That's what vmf_error does, it translates -ESOMETHING to VM_FAULT_XYZ.

> > +		}
> > +
> > +		__SetPageUptodate(page);
> > +		err = add_to_page_cache_lru(page, mapping, offset, gfp);
> > +		if (unlikely(err)) {
> > +			put_page(page);
> > +			/*
> > +			 * If a split of large page was required, it
> > +			 * already happened when we marked the page invalid
> > +			 * which guarantees that this call won't fail
> > +			 */
> > +			set_direct_map_default_noflush(page, 1);
> > +			if (err == -EEXIST)
> > +				goto retry;
> > +
> > +			return vmf_error(err);
> > +		}
> > +
> > +		addr = (unsigned long)page_address(page);
> > +		flush_tlb_kernel_range(addr, addr + PAGE_SIZE);
> 
> Hmm, to me it feels like something like that belongs into the
> set_direct_map_invalid_*() calls?
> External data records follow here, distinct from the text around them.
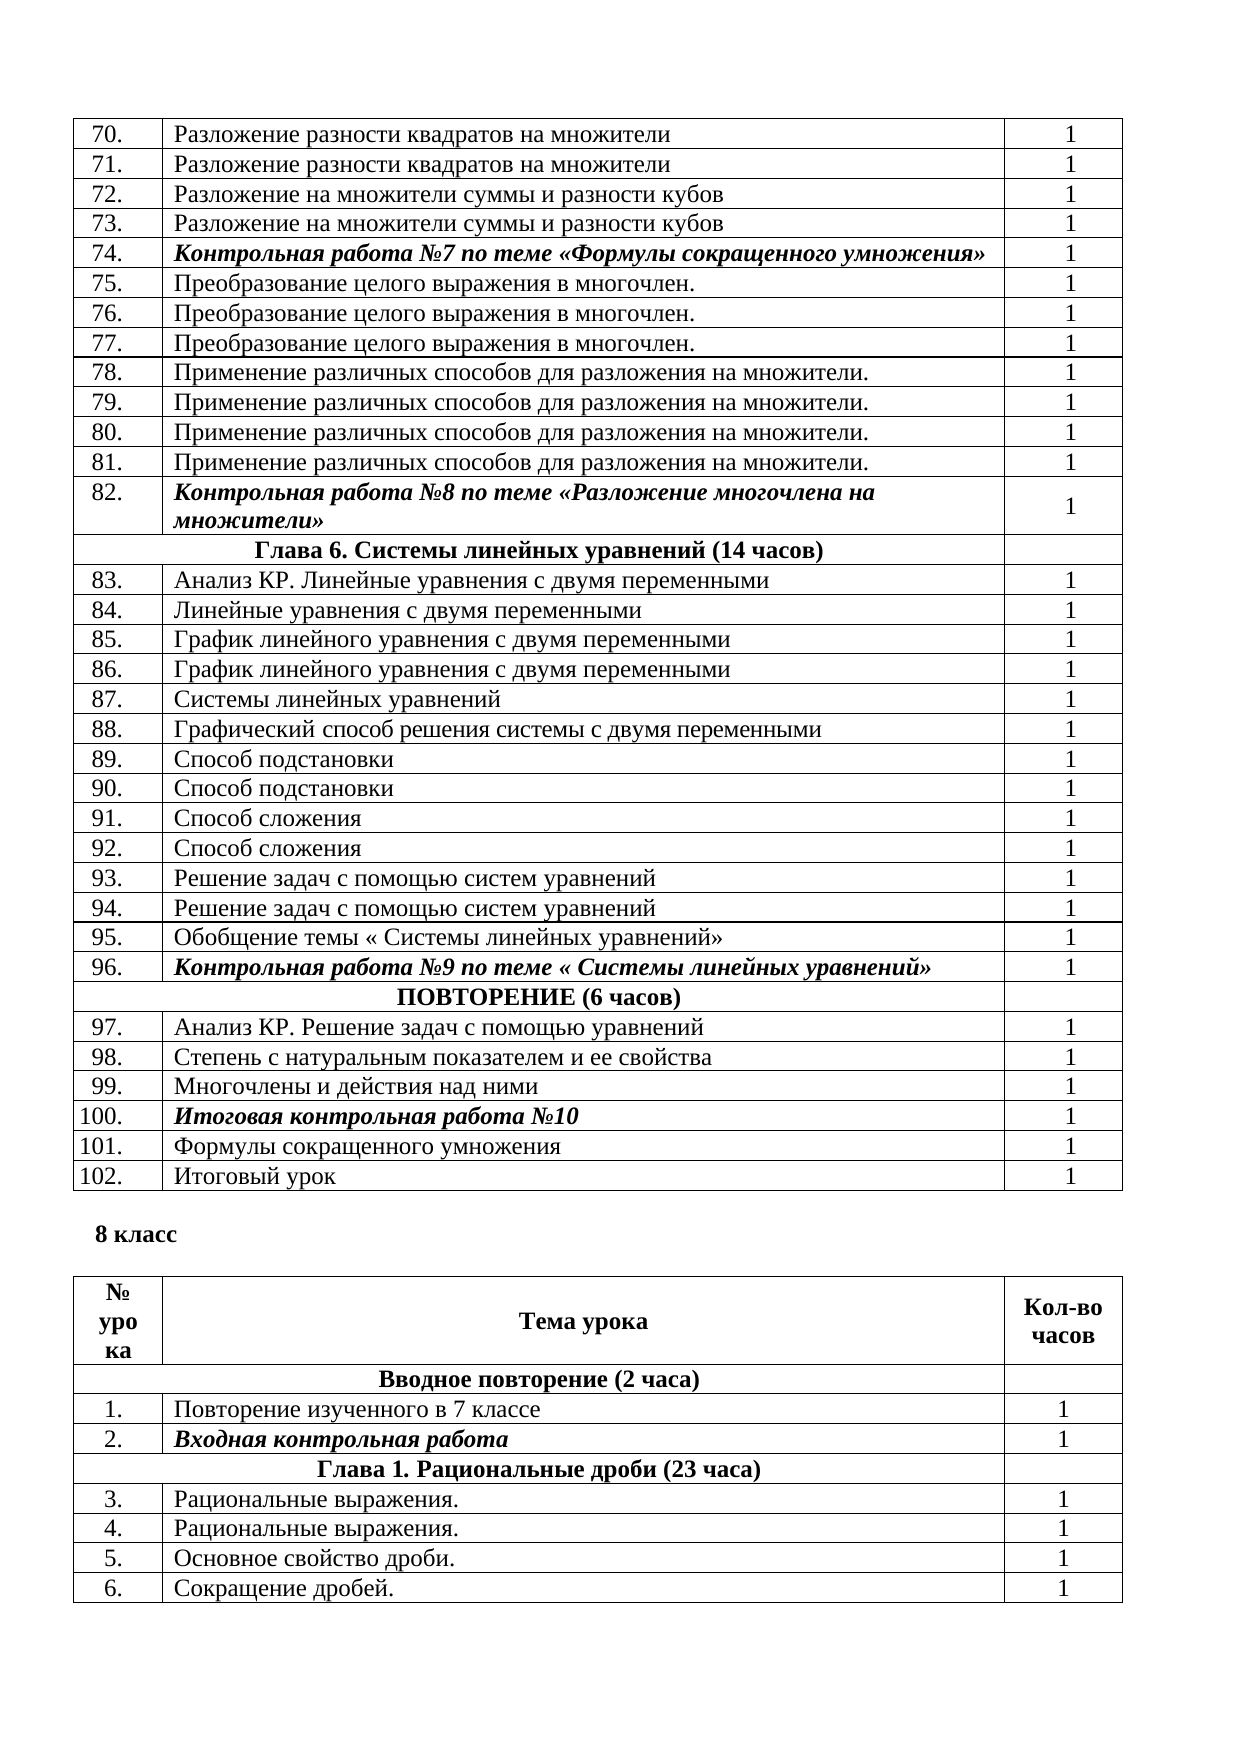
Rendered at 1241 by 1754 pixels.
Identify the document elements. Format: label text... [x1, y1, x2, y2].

table_cell [74, 1131, 162, 1160]
table_cell Входная контрольная работа [163, 1424, 1004, 1453]
table_cell [74, 417, 162, 446]
table_cell Способ подстановки [163, 744, 1004, 772]
table_cell Применение различных способов для разложения на множители. [163, 417, 1004, 446]
table_cell 1 [1005, 1071, 1122, 1100]
table_cell 1 [1005, 477, 1122, 534]
table_cell 1 [1005, 774, 1122, 802]
table_cell 1 [1005, 268, 1122, 297]
table_cell Рациональные выражения. [163, 1484, 1004, 1512]
table_cell [74, 654, 162, 683]
table_cell Применение различных способов для разложения на множители. [163, 387, 1004, 416]
table_cell 1 [1005, 1161, 1122, 1189]
table_cell Способ подстановки [163, 774, 1004, 802]
table_cell 1 [1005, 625, 1122, 653]
table_cell [74, 893, 162, 921]
table_cell Преобразование целого выражения в многочлен. [163, 298, 1004, 327]
table_cell [74, 149, 162, 178]
table_cell [74, 477, 162, 534]
table_cell График линейного уравнения с двумя переменными [163, 625, 1004, 653]
table_cell 1 [1005, 863, 1122, 892]
table_cell Обобщение темы « Системы линейных уравнений» [163, 923, 1004, 951]
table_cell Разложение на множители суммы и разности кубов [163, 179, 1004, 207]
table_cell [74, 1161, 162, 1189]
table_cell Разложение на множители суммы и разности кубов [163, 209, 1004, 237]
table_cell Рациональные выражения. [163, 1514, 1004, 1542]
table_cell [74, 803, 162, 832]
table_cell Степень с натуральным показателем и ее свойства [163, 1042, 1004, 1070]
table_cell Глава 6. Системы линейных уравнений (14 часов) [74, 535, 1004, 564]
table_cell [74, 1543, 162, 1572]
table_cell [74, 447, 162, 476]
table_cell Формулы сокращенного умножения [163, 1131, 1004, 1160]
table_cell 1 [1005, 1012, 1122, 1041]
table_cell 1 [1005, 1394, 1122, 1423]
table_cell [74, 952, 162, 981]
table_cell [74, 179, 162, 207]
table_cell Повторение изученного в 7 классе [163, 1394, 1004, 1423]
table_cell [74, 625, 162, 653]
table_cell 1 [1005, 179, 1122, 207]
table_cell [74, 774, 162, 802]
table_cell Итоговая контрольная работа №10 [163, 1101, 1004, 1130]
table_cell Контрольная работа №8 по теме «Разложение многочлена на множители» [163, 477, 1004, 534]
table_cell [74, 1071, 162, 1100]
table_cell 1 [1005, 209, 1122, 237]
table_cell График линейного уравнения с двумя переменными [163, 654, 1004, 683]
table_cell 1 [1005, 744, 1122, 772]
table_cell Решение задач с помощью систем уравнений [163, 893, 1004, 921]
table_cell [74, 387, 162, 416]
table_cell Способ сложения [163, 833, 1004, 862]
table_cell Глава 1. Рациональные дроби (23 часа) [74, 1454, 1004, 1483]
table_cell 1 [1005, 714, 1122, 743]
table_cell Итоговый урок [163, 1161, 1004, 1189]
table_cell [74, 1101, 162, 1130]
table_cell 1 [1005, 1543, 1122, 1572]
table_cell [74, 684, 162, 713]
table_cell 1 [1005, 803, 1122, 832]
table_cell 1 [1005, 684, 1122, 713]
table_cell 1 [1005, 1131, 1122, 1160]
table_cell Применение различных способов для разложения на множители. [163, 447, 1004, 476]
table_cell [74, 328, 162, 356]
subtitle 8 класс [89, 1219, 1152, 1248]
table_cell 1 [1005, 358, 1122, 386]
table_cell [74, 358, 162, 386]
table_cell Анализ КР. Линейные уравнения с двумя переменными [163, 565, 1004, 594]
table_header Кол-во часов [1005, 1277, 1122, 1363]
table_cell [74, 595, 162, 623]
table_cell Разложение разности квадратов на множители [163, 149, 1004, 178]
table_cell Анализ КР. Решение задач с помощью уравнений [163, 1012, 1004, 1041]
table_cell [74, 119, 162, 148]
table_cell 1 [1005, 298, 1122, 327]
table_cell Сокращение дробей. [163, 1573, 1004, 1602]
table_cell Разложение разности квадратов на множители [163, 119, 1004, 148]
table_cell 1 [1005, 328, 1122, 356]
table_cell 1 [1005, 654, 1122, 683]
table_cell 1 [1005, 238, 1122, 267]
table_cell 1 [1005, 1514, 1122, 1542]
table_cell [74, 863, 162, 892]
table_cell 1 [1005, 447, 1122, 476]
table_cell 1 [1005, 1424, 1122, 1453]
table_cell [74, 1484, 162, 1512]
table_header Тема урока [163, 1277, 1004, 1363]
table_cell Основное свойство дроби. [163, 1543, 1004, 1572]
table_cell [74, 1573, 162, 1602]
table_cell [74, 833, 162, 862]
table_cell [74, 565, 162, 594]
table_cell 1 [1005, 1573, 1122, 1602]
table_cell [1005, 535, 1122, 564]
table_cell [74, 238, 162, 267]
table_header № уро ка [74, 1277, 162, 1363]
table_cell Применение различных способов для разложения на множители. [163, 358, 1004, 386]
table_cell Вводное повторение (2 часа) [74, 1365, 1004, 1393]
table_cell Преобразование целого выражения в многочлен. [163, 328, 1004, 356]
table_cell [74, 268, 162, 297]
table_cell [74, 1394, 162, 1423]
table_cell Графический способ решения системы с двумя переменными [163, 714, 1004, 743]
table_cell [74, 1042, 162, 1070]
table_cell [74, 714, 162, 743]
table_cell 1 [1005, 565, 1122, 594]
table_cell 1 [1005, 1042, 1122, 1070]
table_cell 1 [1005, 595, 1122, 623]
table_cell [74, 1012, 162, 1041]
table_cell [74, 744, 162, 772]
table_cell [1005, 1365, 1122, 1393]
table_cell 1 [1005, 1484, 1122, 1512]
table_cell [74, 298, 162, 327]
table_cell Решение задач с помощью систем уравнений [163, 863, 1004, 892]
table_cell Линейные уравнения с двумя переменными [163, 595, 1004, 623]
table_cell ПОВТОРЕНИЕ (6 часов) [74, 982, 1004, 1011]
table_cell [1005, 1454, 1122, 1483]
table_cell [74, 209, 162, 237]
table_cell 1 [1005, 952, 1122, 981]
table_cell 1 [1005, 149, 1122, 178]
table_cell Контрольная работа №9 по теме « Системы линейных уравнений» [163, 952, 1004, 981]
table_cell [74, 1514, 162, 1542]
table_cell Преобразование целого выражения в многочлен. [163, 268, 1004, 297]
table_cell 1 [1005, 417, 1122, 446]
table_cell [74, 923, 162, 951]
table_cell Системы линейных уравнений [163, 684, 1004, 713]
table_cell Способ сложения [163, 803, 1004, 832]
table_cell 1 [1005, 923, 1122, 951]
table_cell 1 [1005, 1101, 1122, 1130]
table_cell [1005, 982, 1122, 1011]
table_cell 1 [1005, 833, 1122, 862]
table_cell Контрольная работа №7 по теме «Формулы сокращенного умножения» [163, 238, 1004, 267]
table_cell Многочлены и действия над ними [163, 1071, 1004, 1100]
table_cell [74, 1424, 162, 1453]
table_cell 1 [1005, 893, 1122, 921]
table_cell 1 [1005, 387, 1122, 416]
table_cell 1 [1005, 119, 1122, 148]
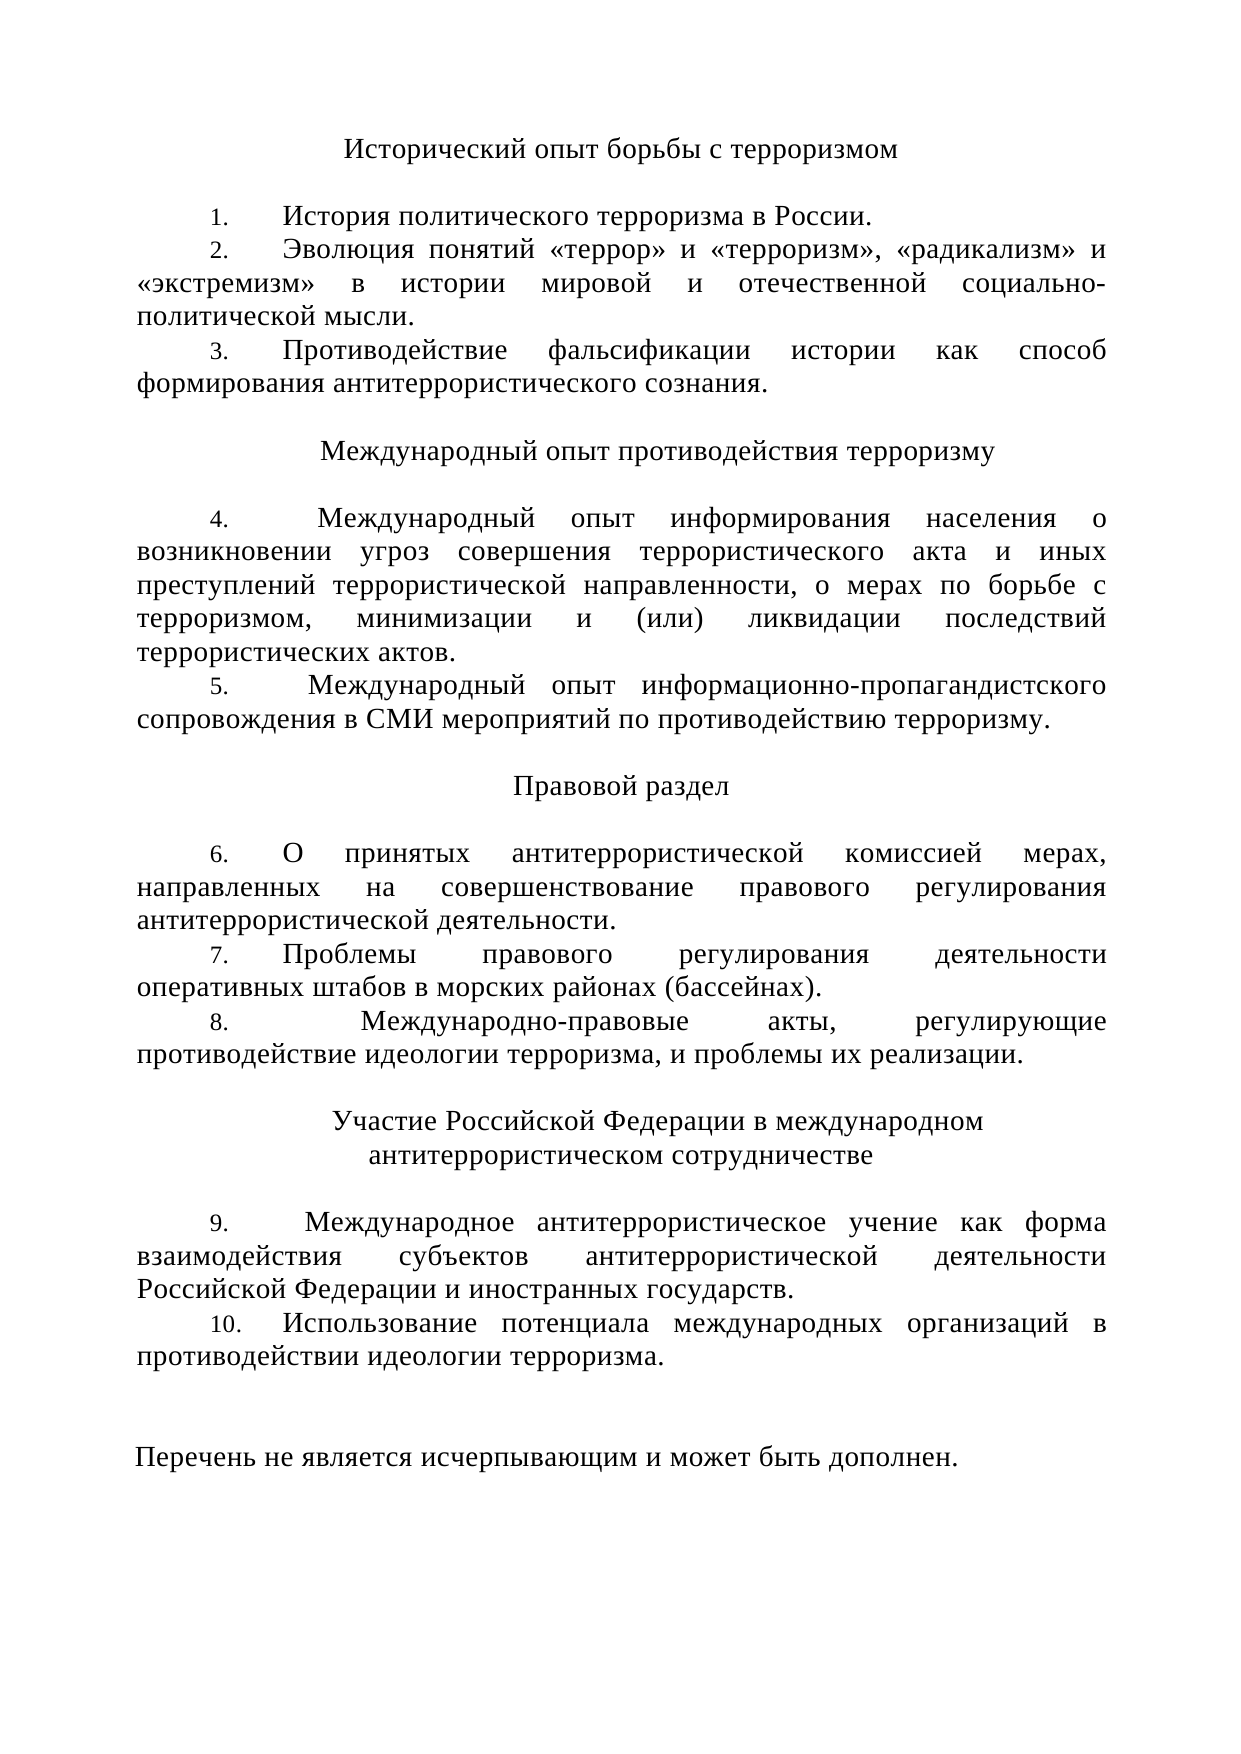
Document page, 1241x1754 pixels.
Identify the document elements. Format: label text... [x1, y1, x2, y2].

list О принятых антитеррористической комиссией мерах, направленных на совершенствование правового регулирования антитеррористической деятельности. [137, 835, 1108, 936]
list Международный опыт информационно-пропагандистского сопровождения в СМИ мероприятий по противодействию терроризму. [137, 667, 1108, 734]
text Исторический опыт борьбы с терроризмом [134, 131, 1108, 164]
list Международный опыт информирования населения о возникновении угроз совершения террористического акта и иных преступлений террористической направленности, о мерах по борьбе с терроризмом, минимизации и (или) ликвидации последствий террористических актов. [137, 500, 1108, 667]
list Проблемы правового регулирования деятельности оперативных штабов в морских районах (бассейнах). [137, 936, 1108, 1003]
list Эволюция понятий «террор» и «терроризм», «радикализм» и «экстремизм» в истории мировой и отечественной социально-политической мысли. [137, 231, 1108, 332]
text Правовой раздел [134, 768, 1108, 802]
list Использование потенциала международных организаций в противодействии идеологии терроризма. [137, 1305, 1108, 1372]
list Международное антитеррористическое учение как форма взаимодействия субъектов антитеррористической деятельности Российской Федерации и иностранных государств. [137, 1204, 1108, 1305]
text Перечень не является исчерпывающим и может быть дополнен. [134, 1439, 1108, 1472]
list Международно-правовые акты, регулирующие противодействие идеологии терроризма, и проблемы их реализации. [137, 1003, 1108, 1070]
text Участие Российской Федерации в международном антитеррористическом сотрудничестве [134, 1103, 1108, 1171]
list Противодействие фальсификации истории как способ формирования антитеррористического сознания. [137, 332, 1108, 399]
text Международный опыт противодействия терроризму [134, 433, 1108, 466]
list История политического терроризма в России. [137, 198, 1108, 231]
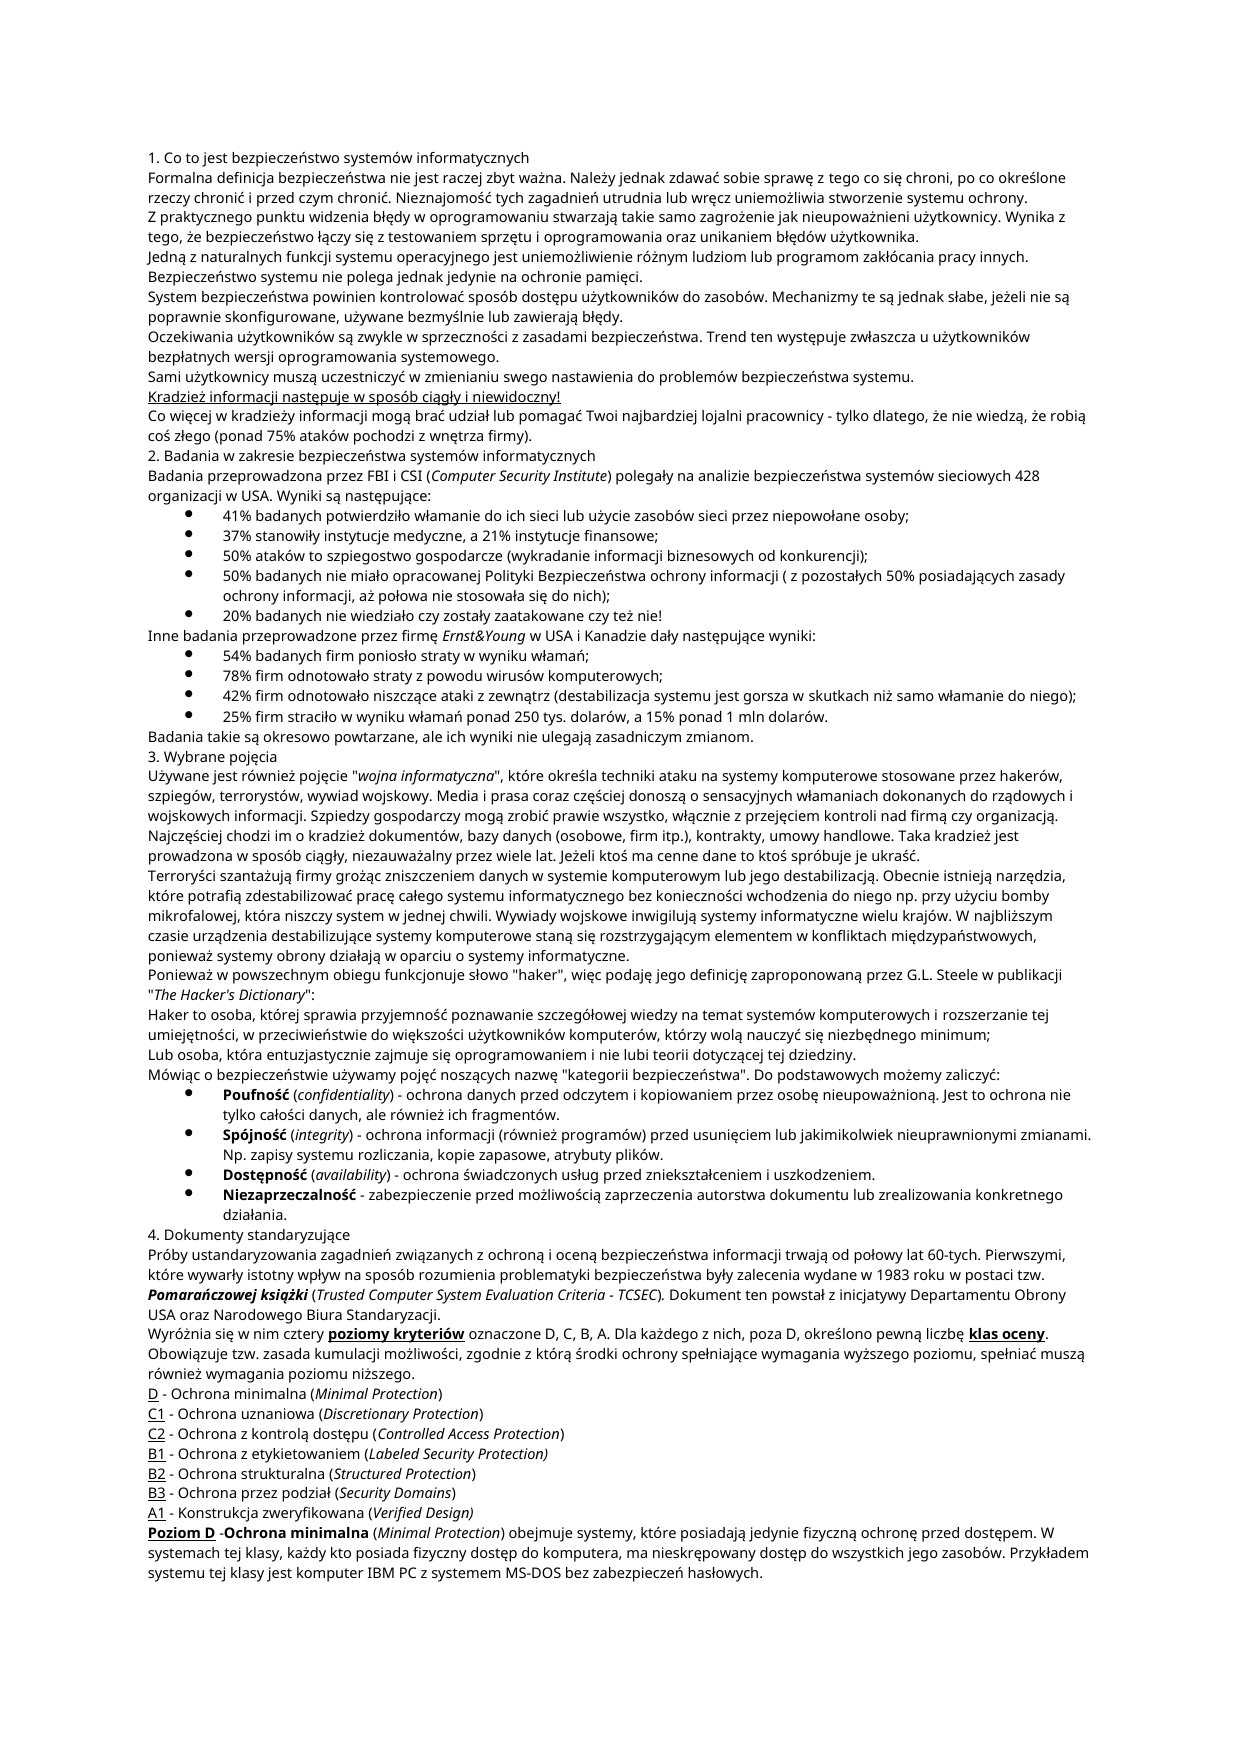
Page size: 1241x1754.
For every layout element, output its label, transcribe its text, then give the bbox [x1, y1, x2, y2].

text System bezpieczeństwa powinien kontrolować sposób dostępu użytkowników do zasobów. Mechanizmy te są jednak słabe, jeżeli nie są poprawnie skonfigurowane, używane bezmyślnie lub zawierają błędy. [148, 287, 1093, 327]
text Z praktycznego punktu widzenia błędy w oprogramowaniu stwarzają takie samo zagrożenie jak nieupoważnieni użytkownicy. Wynika z tego, że bezpieczeństwo łączy się z testowaniem sprzętu i oprogramowania oraz unikaniem błędów użytkownika. [148, 207, 1093, 247]
text A1 - Konstrukcja zweryfikowana (Verified Design) [148, 1503, 1093, 1523]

Otherwise it's just very easy to mess up
> ...

AFAIU set_direct_map() deliberately do not flush TLB and leave it to the
caller to allow gathering multiple updates of the direct map and doing a
single TLB flush afterwards.

> I'm certainly not a filesystem guy. Nothing else jumped at me.
> 
> 
> To me, the overall approach makes sense and I consider it an improved
> mlock() mechanism for storing secrets, although I'd love to have some more
> information in the log regarding access via root, namely that there are
> still fancy ways to read secretmem memory once root via
> 
> 1. warm reboot attacks especially in VMs (e.g., modifying the cmdline)
> 2. kexec-style reboot attacks (e.g., modifying the cmdline)
> 3. kdump attacks
> 4. kdb most probably
> 5. "letting the process read the memory for us" via Kees if that still
>    applies
> 6. ... most probably something else
> 
> Just to make people aware that there are still some things to be sorted out
> when we fully want to protect against privilege escalations.
> 
> (maybe this information is buried in the cover letter already, where it
> usually gets lost)

I believe that it belongs more to the man page than to changelog so that
the *users* are aware of secretmem limitations.
 
-- 
Sincerely yours,
Mike.